No puedo moverme. Alguien sujeta mi cabeza. Ni siquiera puedo moverla. La mano oprime con más fuerza mi rostro. No hay aire.
Miedo. Me están asfixiando.
Intento respirar. Mi boca se abre. Respiro. Tengo que respirar. No puedo. El agua llena mi garganta y entra por mi nariz.
Me ahogo. Mis pulmones arden. A punto de estallar. Los músculos gritan. Debo moverme. No puedo. No hay escapatoria.
No hay aire.
Me muero.
Escucho a alguien llorando y me doy cuenta de que el sonido parte de mí.

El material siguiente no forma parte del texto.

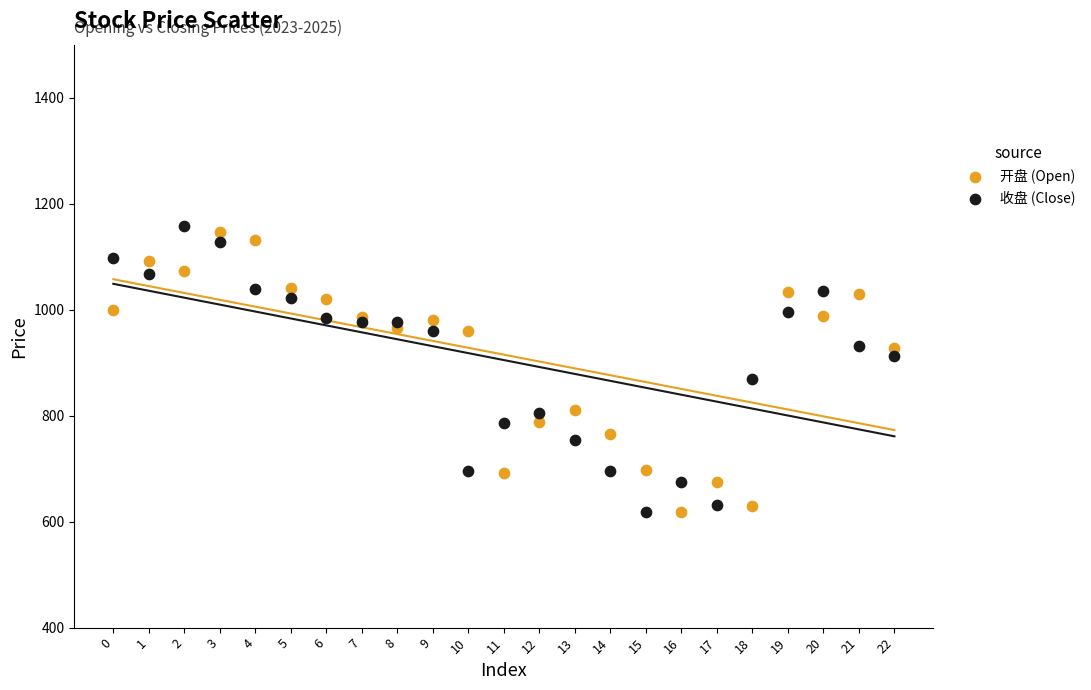

What are all the series names shown in the legend?

开盘 (Open), 收盘 (Close)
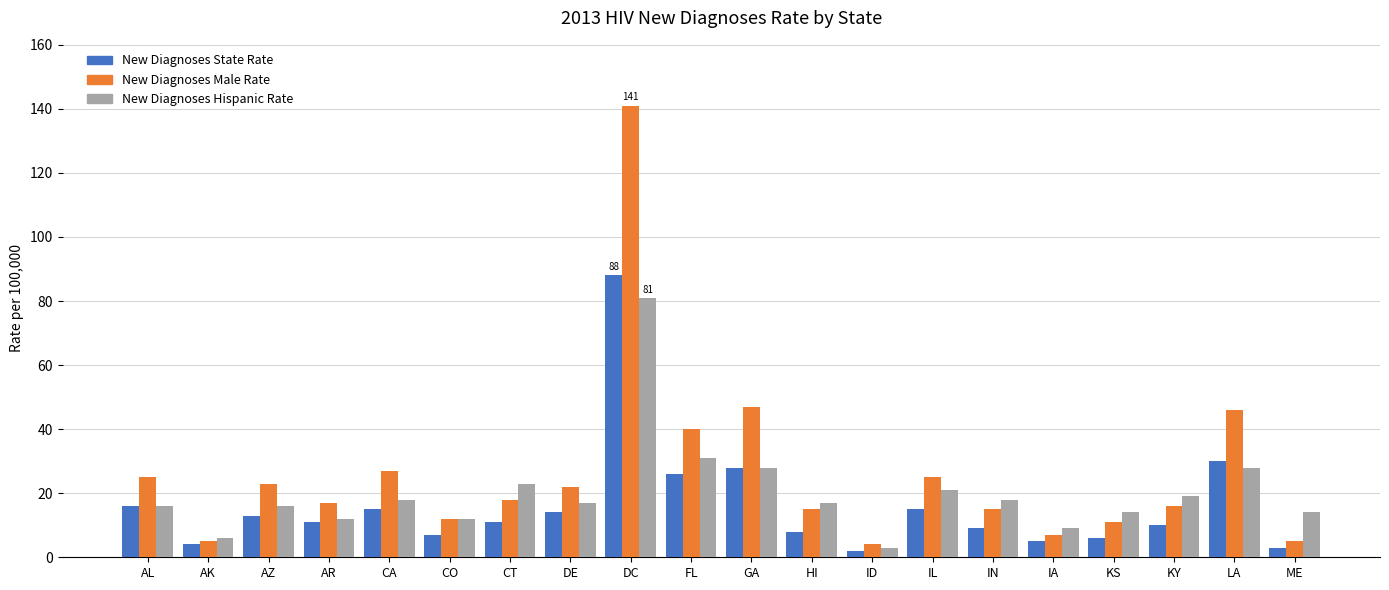

Rank the series by their average value, from highest to lowest.

New Diagnoses Male Rate, New Diagnoses Hispanic Rate, New Diagnoses State Rate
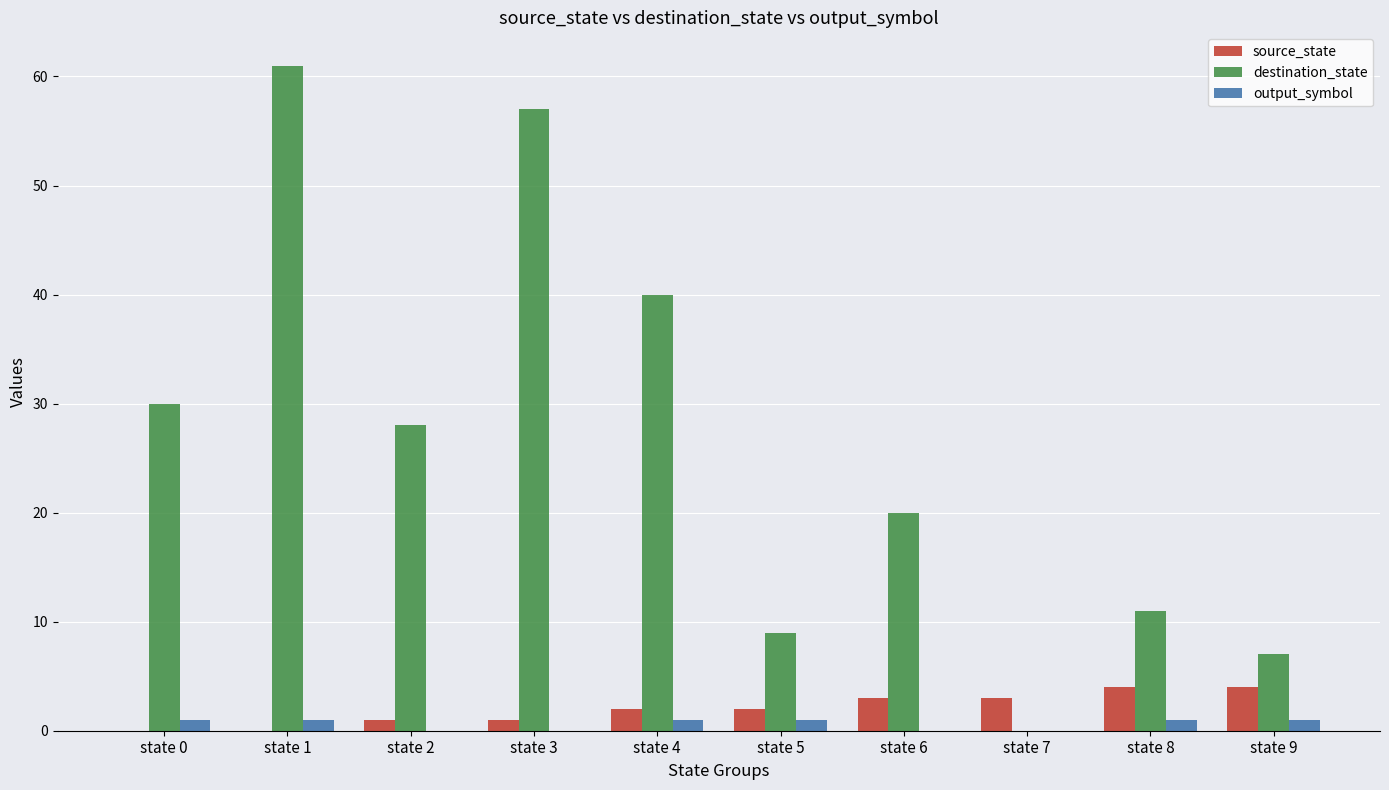

Is the value of output_symbol at state 3 greater than the value of source_state at state 8?

No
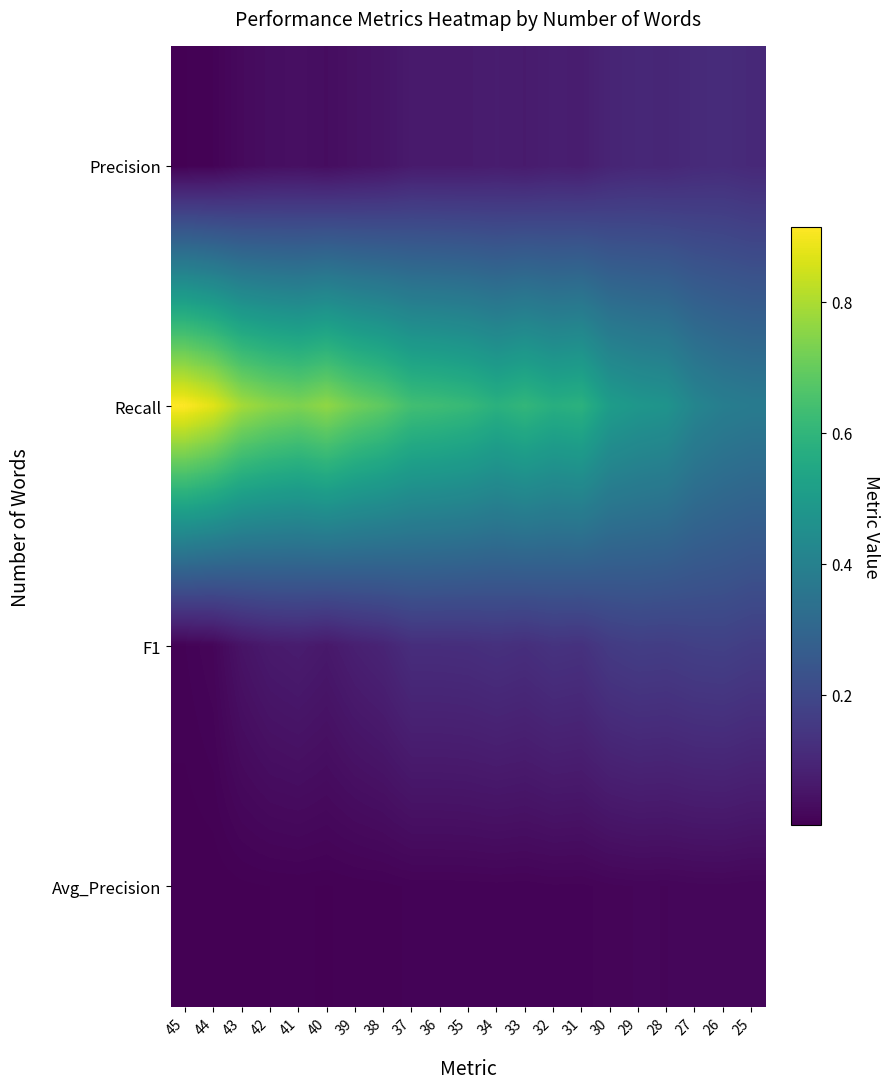

Reading right to left, what are all the values shown in this chart?

Precision: 25=0.1	26=0.1	27=0.1	28=0.1	29=0.1	30=0.1	31=0.1	32=0.1	33=0.1	34=0.1	35=0.1	36=0.1	37=0.1	38=0.1	39=0.0	40=0.0	41=0.0	42=0.0	43=0.0	44=0.0	45=0.0
Recall: 25=0.4	26=0.4	27=0.4	28=0.5	29=0.5	30=0.5	31=0.6	32=0.6	33=0.6	34=0.6	35=0.6	36=0.6	37=0.6	38=0.7	39=0.7	40=0.8	41=0.7	42=0.8	43=0.8	44=0.9	45=0.9
F1: 25=0.2	26=0.2	27=0.2	28=0.2	29=0.2	30=0.2	31=0.1	32=0.1	33=0.1	34=0.1	35=0.1	36=0.1	37=0.1	38=0.1	39=0.1	40=0.1	41=0.1	42=0.1	43=0.0	44=0.0	45=0.0
Avg_Precision: 25=0.0	26=0.0	27=0.0	28=0.0	29=0.0	30=0.0	31=0.0	32=0.0	33=0.0	34=0.0	35=0.0	36=0.0	37=0.0	38=0.0	39=0.0	40=0.0	41=0.0	42=0.0	43=0.0	44=0.0	45=0.0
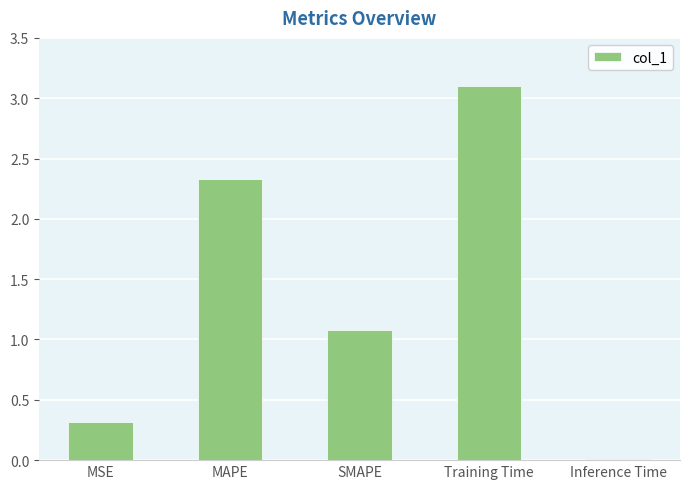

Is it true that the value at Training Time is 3.1?

True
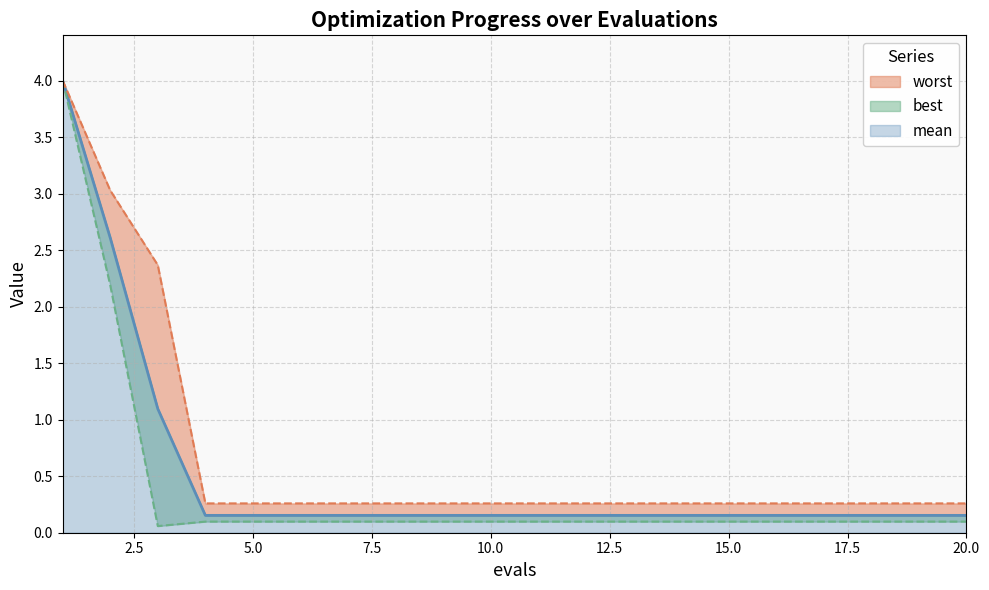

What is the minimum value for worst?

0.3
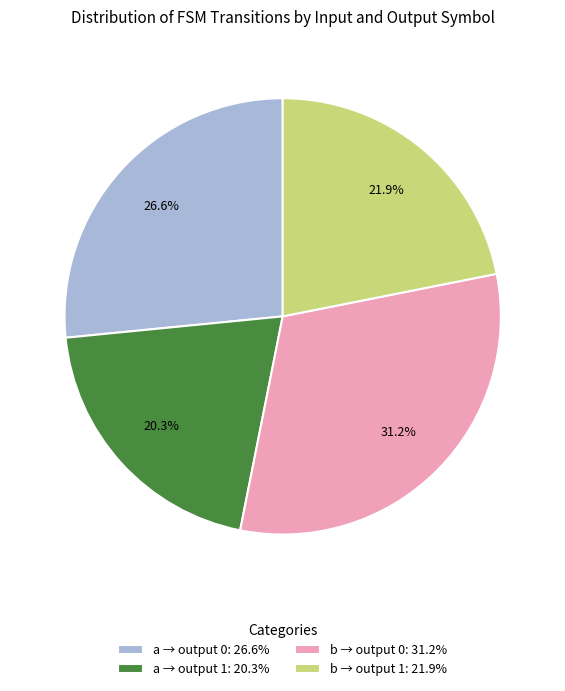

Combined, what portion of the pie is a → output 1: 20.3% and a → output 0: 26.6%?

46.9%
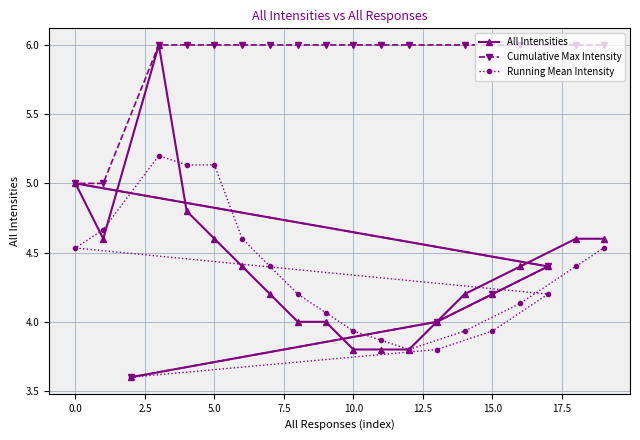

What is the label of the 8th point from the left?

15.0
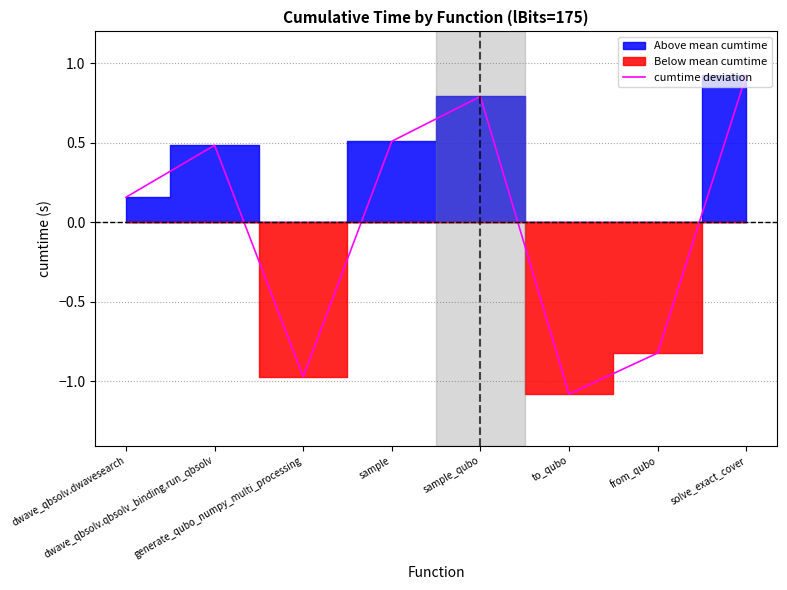

Reading left to right, list all the values displayed in this chart.

0.2	0.5	-1.0	0.5	0.8	-1.1	-0.8	0.9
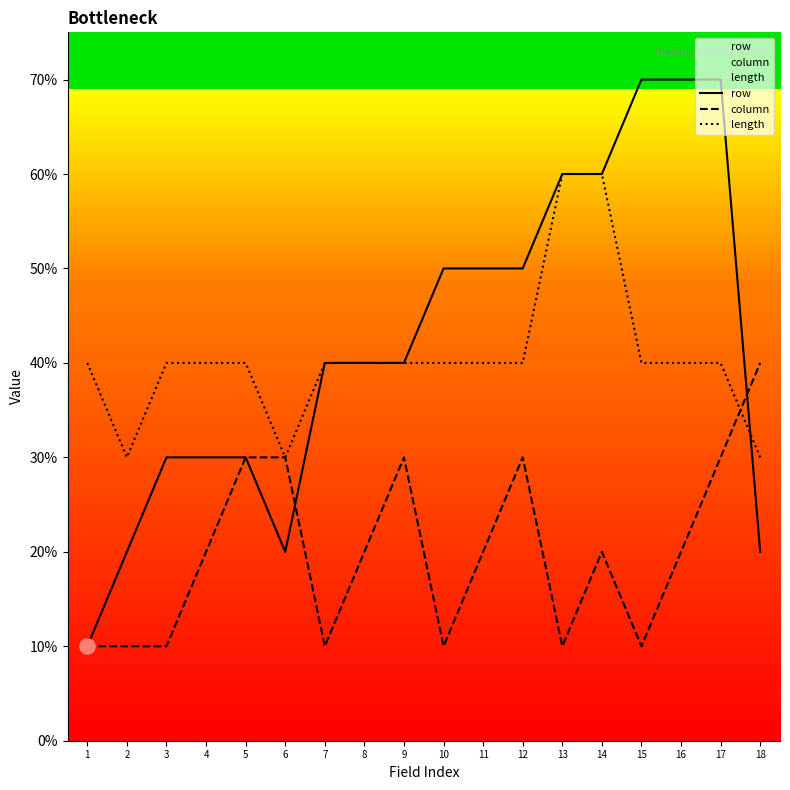

What are all the series names shown in the legend?

row, column, length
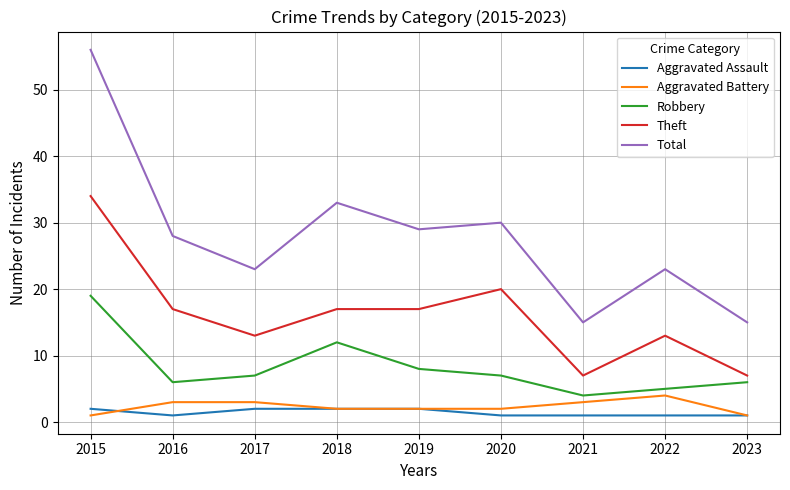

Is it true that Total equals 23 at 2017?

True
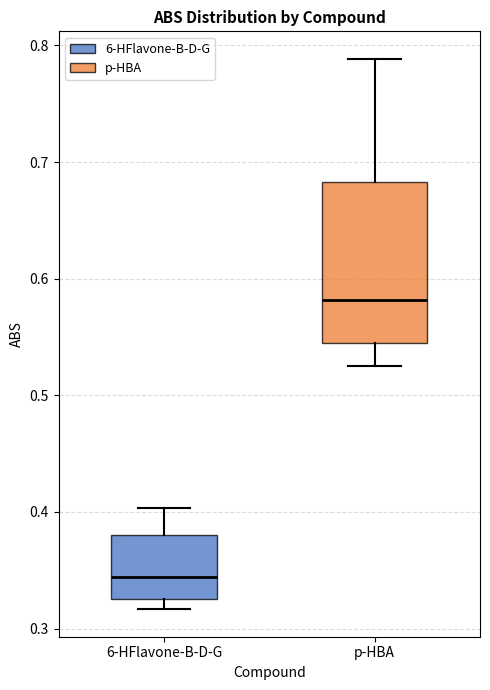

Which box's median line is the highest?

p-HBA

De pronto un terrible dolor.
Mi espalda se arquea. Mis ojos amenazan con desorbitarse. Grito.
—Oh, Dios, por favor…
La voz es la mía, pero no la reconozco. Tan débil. Tan condenadamente débil.
—Tenemos que hacerle algunas preguntas.
—Por favor. Ya las respondí.
—Tenemos más.
—¿Y entonces podré irme? La voz es de súplica.
—Es su única esperanza.
Me despierto sobresaltado con una luz brillante en mi rostro.
Parpadeo. Mi corazón se desboca. No consigo respirar. No sé dónde estoy. Mi mente viaja hacia atrás. ¿Cuál es la última cosa que recuerdo? Poner el arma debajo de la barbilla de aquel cabrón y apretar el gatillo.
Hay algo más, en un rincón de mi cerebro, justo fuera de mi alcance. Quizás un sueño. Ya conocen la sensación: te despiertas y la pesadilla es rematadamente vivida, pero, mientras intentas recordar, notas que la memoria se disipa, como el humo que se eleva. Es eso lo que me está pasando ahora. Intento retener las imágenes, pero se esfuman.
—¿Myron?
La voz es tranquila, modulada. Tengo miedo de la voz. Me encojo. Siento una vergüenza horrible, aunque no estoy seguro de la razón.
Mi voz suena sumisa en mis propios oídos.
—¿Sí?
—De todas maneras olvidará la mayor parte de esto. Eso es lo mejor. Nadie le creerá, e incluso si lo hacen, no nos pueden encontrar. No sabe dónde estamos. No sabe qué aspecto tenemos. Y no lo olvide: podemos hacer esto de nuevo. Podemos pillarlo cuando queramos. Y no solo a usted. A su familia. A sus padres, en Miami. A su hermano, en Sudamérica. ¿Lo entiende?
—Sí.
—Así que déjelo correr. Estará bien si lo hace, ¿de acuerdo?
Asiento. Pongo los ojos en blanco. Me hundo de nuevo en la oscuridad.